**Selected passage**
Just as making marketing decisions purely on intuition is not a wise strategy, basing them only on naive data analysis is equally bad.
Kantar’s Unified Marketing Measurement and Optimization Hamilton AI marketing attribution model offers a superior combination between domain knowledge – the beliefs that you already have about how your marketing works – and new information to form a more accurate attribution and prediction of business outcomes.
Traditional MMM can produce bad models
Marketing Mix Modeling (MMM) is often used to attribute the individual effects of variables such as media spend, distribution, pricing, macroeconomic indicators, weather temperatures and even Covid-19 pandemic information to a business KPI like sales numbers.
The purpose would be to quantify the historical contribution of each variable down to a granular touchpoint-level like measuring the effectiveness of, say, Facebook advertising, and use the attribution for predicting the outcome of different scenarios. For example how many new customers alternative media plans could generate.
The problem of Overfitting
Traditionally, the method used for Marketing Mix Modeling is some form of regression analysis, often multiple linear regression. The problem with this approach is that there is at least one variable to be estimated for any given marketing and sales touchpoint, and data is usually sparse: Typical data sets are limited to a few years. With data points reported daily like media spend on for example Facebook and the number of impressions or conversions that this spend generates, we’re trying to estimate the value of thousands of observations with many possible outliers.
This leads to the problem of overfitting: The model begins to fit the noise – the variation – in the data rather than the signal: the overall trend! This means it will perform poorly at predicting the outcome of future marketing and media investments because the model is overfitted to the variation and not the real direction that these investments will take.
A simple example of overfitting: The red fit perfectly captures all data points, but is clearly not a very sensible model; it is too complex, overfitting the noise in the data. The green fit captures the essential behavior in the data, even if it is slightly off for each data point.
Are you wondering if applying AI to your media investments works for your business?
A realistic marketing attribution model needs domain knowledge
One of the reasons traditional regression models fail, is that the hard data isn’t equipped with any prior knowledge: the data itself doesn’t have any clue to how marketing works. Every parameter in the model is determined as if it’s in a vacuum: Each ‘knob’ in the model can be turned totally independently of all the other ones.
This is obviously not a good representation of the reality of marketing where we know that there is a strong mutual dependence between marketing activities and various marketing channels. For instance, marketers would expect media investments in TV to have comparable returns between the TV networks that the campaigns are running with. They also know that typically TV ads have high adstock half-lives (the period that it takes for half of the ad awareness to wear off) compared to other channels.

**Excerpted data**

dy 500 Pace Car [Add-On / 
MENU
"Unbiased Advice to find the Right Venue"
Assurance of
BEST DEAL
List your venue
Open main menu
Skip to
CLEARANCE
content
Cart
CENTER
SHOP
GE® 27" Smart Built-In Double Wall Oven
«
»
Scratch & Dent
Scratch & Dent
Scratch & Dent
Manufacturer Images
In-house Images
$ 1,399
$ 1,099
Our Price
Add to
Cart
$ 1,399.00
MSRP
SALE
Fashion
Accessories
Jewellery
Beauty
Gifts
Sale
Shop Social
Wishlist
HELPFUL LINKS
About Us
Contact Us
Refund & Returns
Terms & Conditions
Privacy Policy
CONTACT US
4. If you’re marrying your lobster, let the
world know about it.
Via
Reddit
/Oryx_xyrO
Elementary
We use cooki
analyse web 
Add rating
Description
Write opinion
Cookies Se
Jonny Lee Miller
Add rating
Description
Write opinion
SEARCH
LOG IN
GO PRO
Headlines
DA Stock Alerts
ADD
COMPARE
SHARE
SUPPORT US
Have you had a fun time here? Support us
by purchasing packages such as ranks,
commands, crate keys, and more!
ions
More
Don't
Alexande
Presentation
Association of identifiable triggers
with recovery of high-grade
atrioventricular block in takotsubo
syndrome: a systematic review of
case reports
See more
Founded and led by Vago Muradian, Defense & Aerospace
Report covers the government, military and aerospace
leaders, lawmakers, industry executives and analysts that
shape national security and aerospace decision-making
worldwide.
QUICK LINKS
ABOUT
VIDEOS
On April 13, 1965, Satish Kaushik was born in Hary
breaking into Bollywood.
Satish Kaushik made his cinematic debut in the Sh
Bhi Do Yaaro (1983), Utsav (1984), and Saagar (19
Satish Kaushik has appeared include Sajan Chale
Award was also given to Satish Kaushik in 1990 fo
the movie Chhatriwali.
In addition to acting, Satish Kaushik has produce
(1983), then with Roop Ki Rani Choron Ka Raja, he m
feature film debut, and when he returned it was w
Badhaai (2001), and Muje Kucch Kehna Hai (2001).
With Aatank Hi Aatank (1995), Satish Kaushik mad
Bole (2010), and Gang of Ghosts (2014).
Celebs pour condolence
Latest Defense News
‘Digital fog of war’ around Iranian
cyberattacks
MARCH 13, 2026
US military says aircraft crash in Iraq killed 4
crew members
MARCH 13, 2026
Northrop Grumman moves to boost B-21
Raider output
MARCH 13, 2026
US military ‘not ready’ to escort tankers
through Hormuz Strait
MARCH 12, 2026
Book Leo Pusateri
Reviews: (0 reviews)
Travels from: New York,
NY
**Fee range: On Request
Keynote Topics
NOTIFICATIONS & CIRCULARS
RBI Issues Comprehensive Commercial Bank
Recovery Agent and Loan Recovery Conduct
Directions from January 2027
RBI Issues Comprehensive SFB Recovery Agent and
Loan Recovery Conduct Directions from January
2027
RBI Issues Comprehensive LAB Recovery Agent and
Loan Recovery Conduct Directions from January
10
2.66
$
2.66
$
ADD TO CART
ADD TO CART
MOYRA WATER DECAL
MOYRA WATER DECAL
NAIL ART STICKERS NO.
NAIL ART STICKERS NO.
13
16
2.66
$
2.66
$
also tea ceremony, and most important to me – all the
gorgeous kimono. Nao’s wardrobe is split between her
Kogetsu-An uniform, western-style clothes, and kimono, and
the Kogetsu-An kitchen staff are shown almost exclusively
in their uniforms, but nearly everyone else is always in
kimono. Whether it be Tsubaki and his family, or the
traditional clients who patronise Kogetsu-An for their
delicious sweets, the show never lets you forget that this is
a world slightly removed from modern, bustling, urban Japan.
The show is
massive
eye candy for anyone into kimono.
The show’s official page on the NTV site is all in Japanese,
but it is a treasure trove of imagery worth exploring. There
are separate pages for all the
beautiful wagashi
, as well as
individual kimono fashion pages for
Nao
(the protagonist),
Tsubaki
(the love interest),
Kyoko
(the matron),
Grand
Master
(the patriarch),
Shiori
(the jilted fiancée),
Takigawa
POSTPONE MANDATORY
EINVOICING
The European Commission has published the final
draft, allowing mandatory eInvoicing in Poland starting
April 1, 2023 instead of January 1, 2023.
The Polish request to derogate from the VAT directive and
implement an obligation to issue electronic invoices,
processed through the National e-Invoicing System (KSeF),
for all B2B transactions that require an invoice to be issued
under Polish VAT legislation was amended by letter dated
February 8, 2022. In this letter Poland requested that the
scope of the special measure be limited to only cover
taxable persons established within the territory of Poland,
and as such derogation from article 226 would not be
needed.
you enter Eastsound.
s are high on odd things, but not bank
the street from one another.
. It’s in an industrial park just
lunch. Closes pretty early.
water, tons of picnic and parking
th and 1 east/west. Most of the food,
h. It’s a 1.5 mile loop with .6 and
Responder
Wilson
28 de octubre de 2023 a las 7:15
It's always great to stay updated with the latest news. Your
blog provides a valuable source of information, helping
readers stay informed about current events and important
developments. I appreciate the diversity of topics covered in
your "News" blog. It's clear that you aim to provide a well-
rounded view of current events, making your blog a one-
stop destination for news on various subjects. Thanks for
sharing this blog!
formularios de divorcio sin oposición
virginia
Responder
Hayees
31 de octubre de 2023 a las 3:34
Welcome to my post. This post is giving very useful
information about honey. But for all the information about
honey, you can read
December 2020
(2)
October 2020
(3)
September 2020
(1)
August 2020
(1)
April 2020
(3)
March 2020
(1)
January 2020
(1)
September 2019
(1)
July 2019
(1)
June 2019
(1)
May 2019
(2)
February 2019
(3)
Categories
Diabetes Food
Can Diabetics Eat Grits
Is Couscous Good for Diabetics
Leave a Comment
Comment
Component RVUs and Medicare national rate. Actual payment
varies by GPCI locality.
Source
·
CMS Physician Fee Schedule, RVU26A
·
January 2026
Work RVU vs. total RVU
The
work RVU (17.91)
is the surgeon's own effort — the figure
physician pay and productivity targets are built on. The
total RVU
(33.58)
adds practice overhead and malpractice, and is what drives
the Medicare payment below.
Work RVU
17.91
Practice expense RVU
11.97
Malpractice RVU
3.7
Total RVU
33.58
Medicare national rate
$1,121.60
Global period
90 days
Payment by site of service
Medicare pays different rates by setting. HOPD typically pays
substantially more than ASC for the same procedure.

**About this task**
In the article on marketing attribution, reproduce the text from "Traditional MMM can" up to and including "plans could generate.", substituting "promotions" for "pricing". The rows play no part in the work that follows.

**Answer to this task**
Traditional MMM can produce bad models
Marketing Mix Modeling (MMM) is often used to attribute the individual effects of variables such as media spend, distribution, promotions, macroeconomic indicators, weather temperatures and even Covid-19 pandemic information to a business KPI like sales numbers.
The purpose would be to quantify the historical contribution of each variable down to a granular touchpoint-level like measuring the effectiveness of, say, Facebook advertising, and use the attribution for predicting the outcome of different scenarios. For example how many new customers alternative media plans could generate.